> Information provided
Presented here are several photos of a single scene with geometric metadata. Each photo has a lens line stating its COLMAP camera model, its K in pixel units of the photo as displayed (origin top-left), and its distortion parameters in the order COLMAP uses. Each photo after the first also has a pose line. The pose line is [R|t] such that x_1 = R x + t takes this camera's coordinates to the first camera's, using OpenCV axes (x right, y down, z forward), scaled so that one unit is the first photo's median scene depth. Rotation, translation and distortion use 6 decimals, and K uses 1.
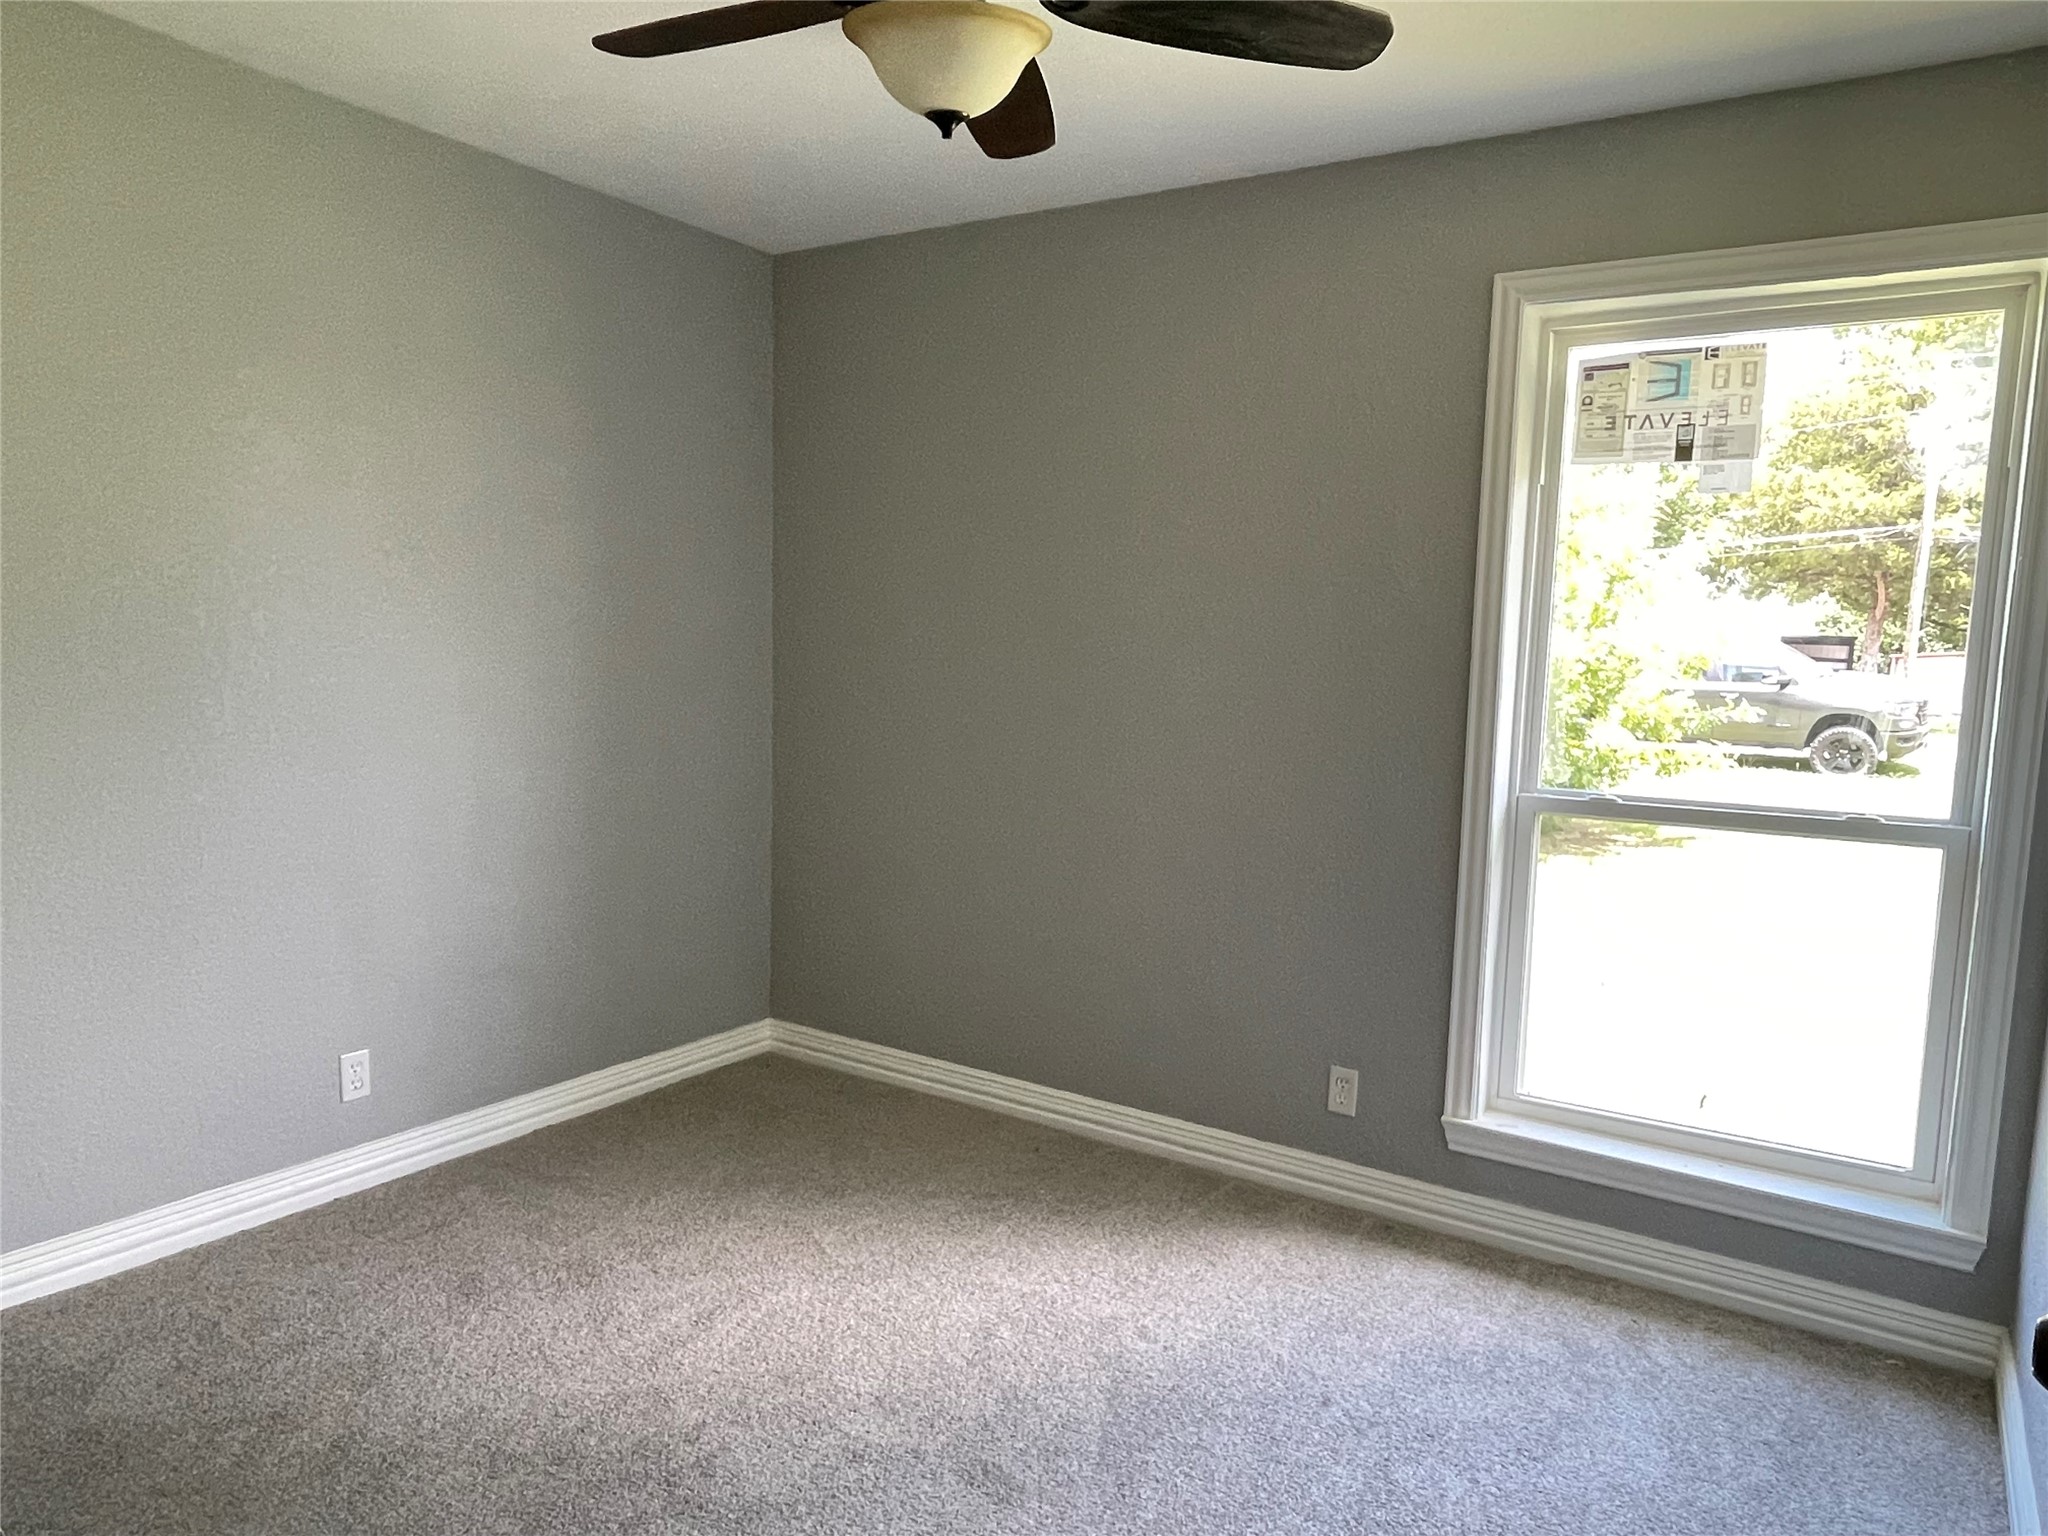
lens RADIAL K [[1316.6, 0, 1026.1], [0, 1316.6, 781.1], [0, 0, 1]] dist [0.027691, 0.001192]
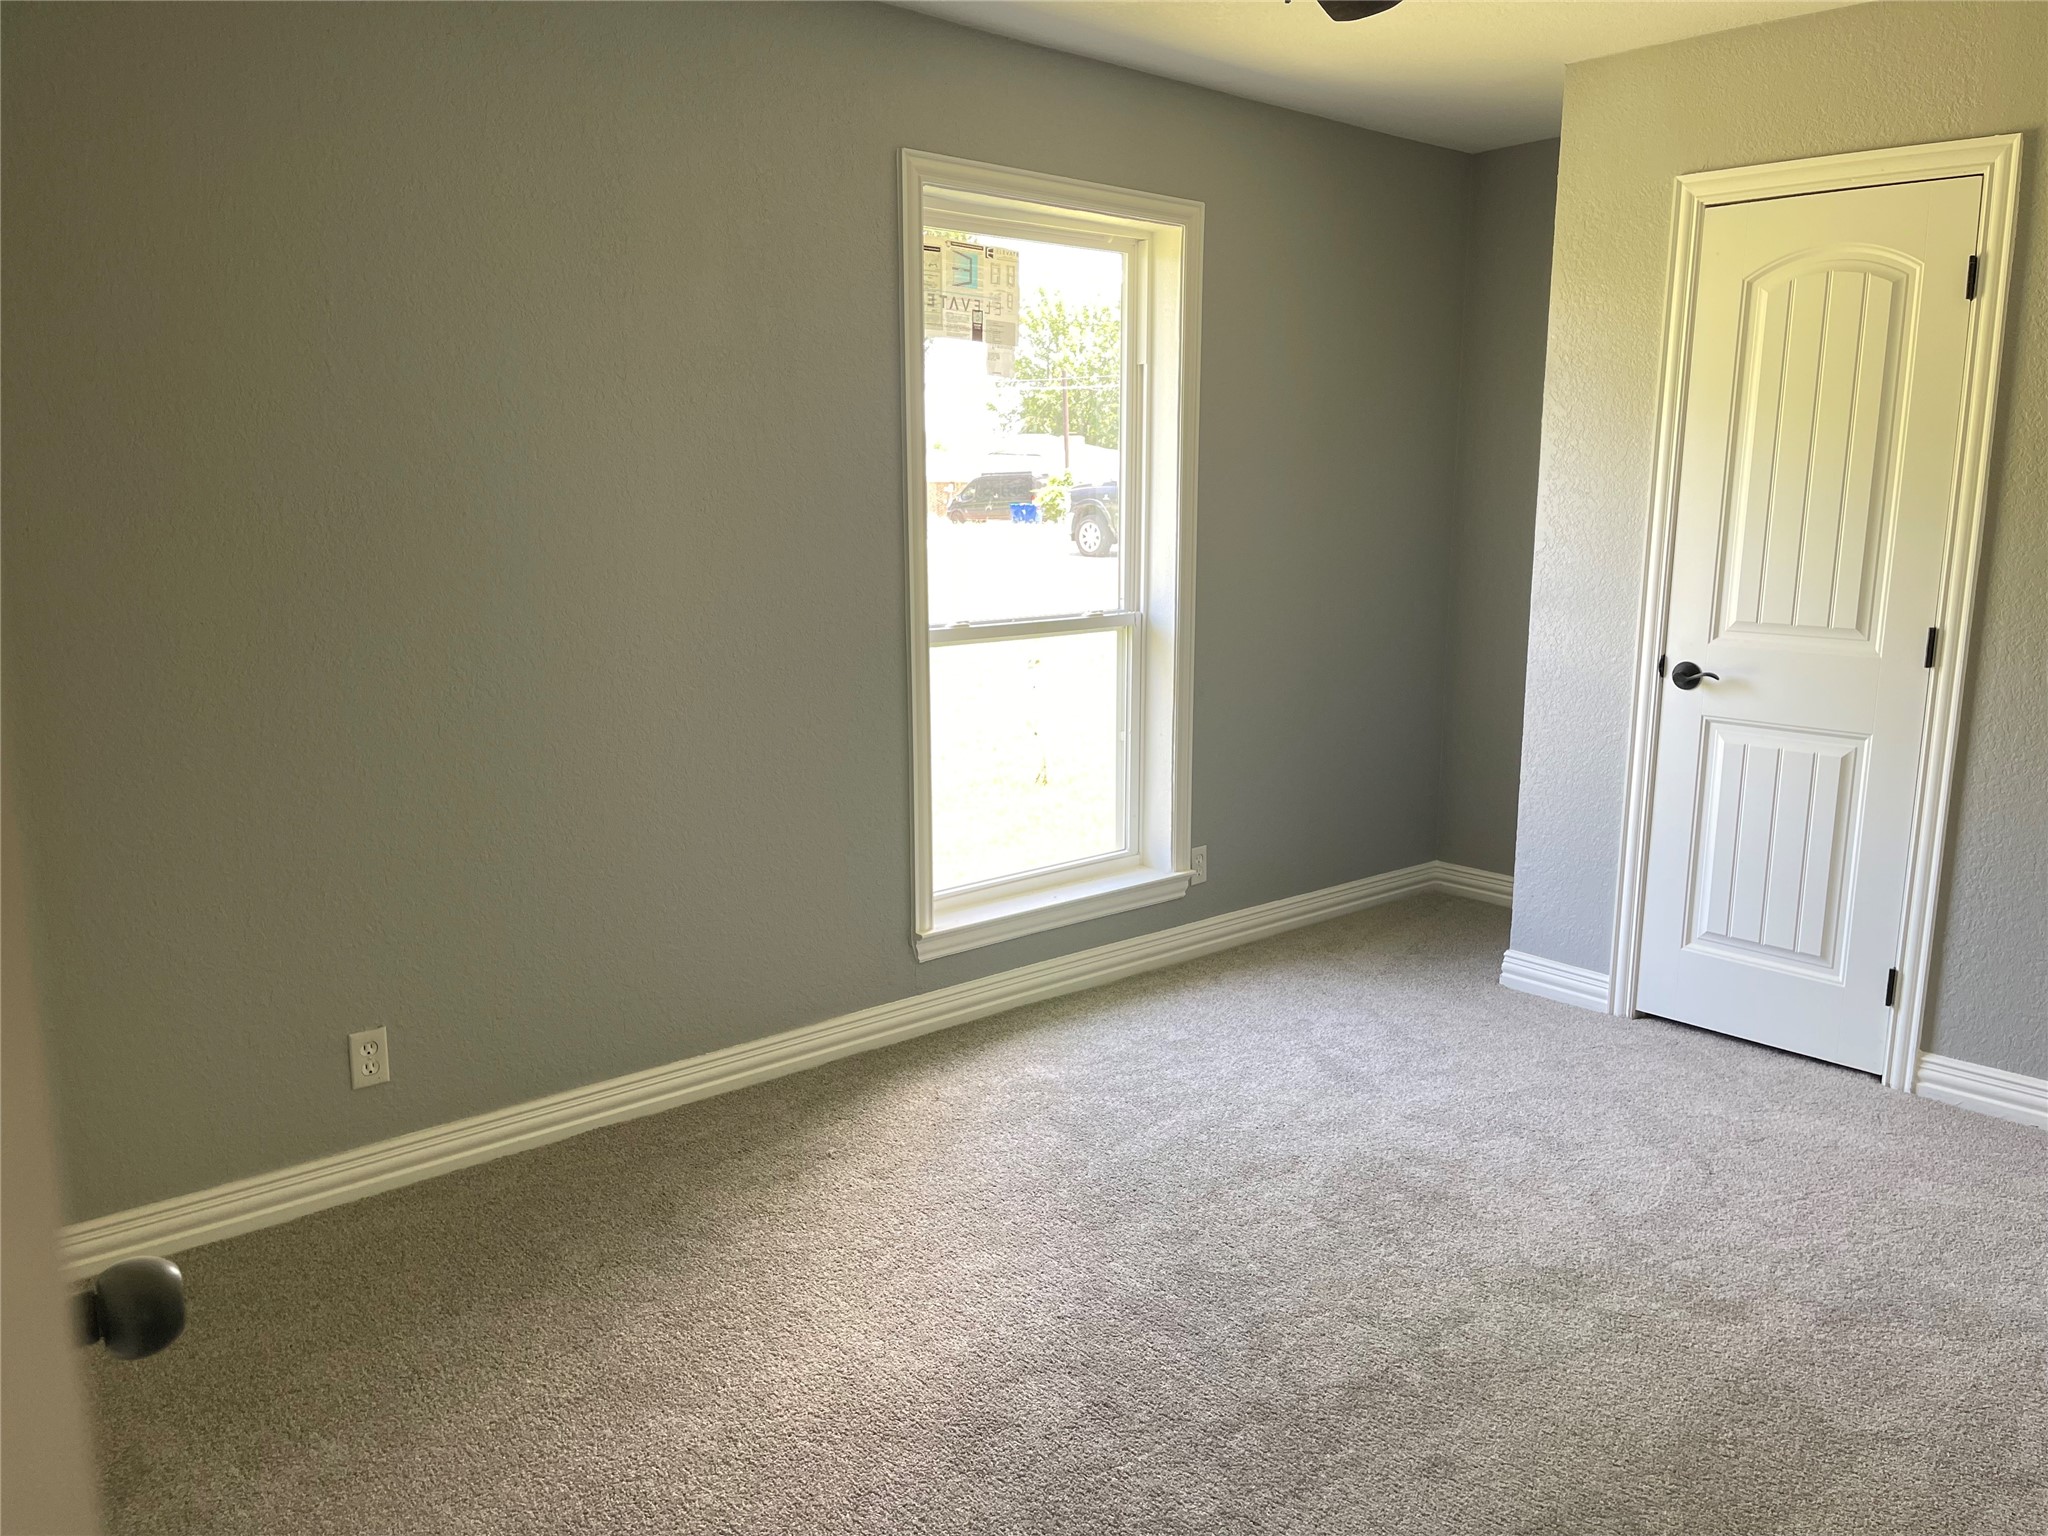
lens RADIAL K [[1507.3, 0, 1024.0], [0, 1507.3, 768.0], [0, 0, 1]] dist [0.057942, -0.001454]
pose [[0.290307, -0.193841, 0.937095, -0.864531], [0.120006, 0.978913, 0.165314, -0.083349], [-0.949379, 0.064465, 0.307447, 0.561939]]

> Exercise instructions
Return a verbatim transcription of the data, omitting all images.

> Result of this task
Presented here are several photos of a single scene with geometric metadata. Each photo has a lens line stating its COLMAP camera model, its K in pixel units of the photo as displayed (origin top-left), and its distortion parameters in the order COLMAP uses. Each photo after the first also has a pose line. The pose line is [R|t] such that x_1 = R x + t takes this camera's coordinates to the first camera's, using OpenCV axes (x right, y down, z forward), scaled so that one unit is the first photo's median scene depth. Rotation, translation and distortion use 6 decimals, and K uses 1.
lens RADIAL K [[1316.6, 0, 1026.1], [0, 1316.6, 781.1], [0, 0, 1]] dist [0.027691, 0.001192]
lens RADIAL K [[1507.3, 0, 1024.0], [0, 1507.3, 768.0], [0, 0, 1]] dist [0.057942, -0.001454]
pose [[0.290307, -0.193841, 0.937095, -0.864531], [0.120006, 0.978913, 0.165314, -0.083349], [-0.949379, 0.064465, 0.307447, 0.561939]]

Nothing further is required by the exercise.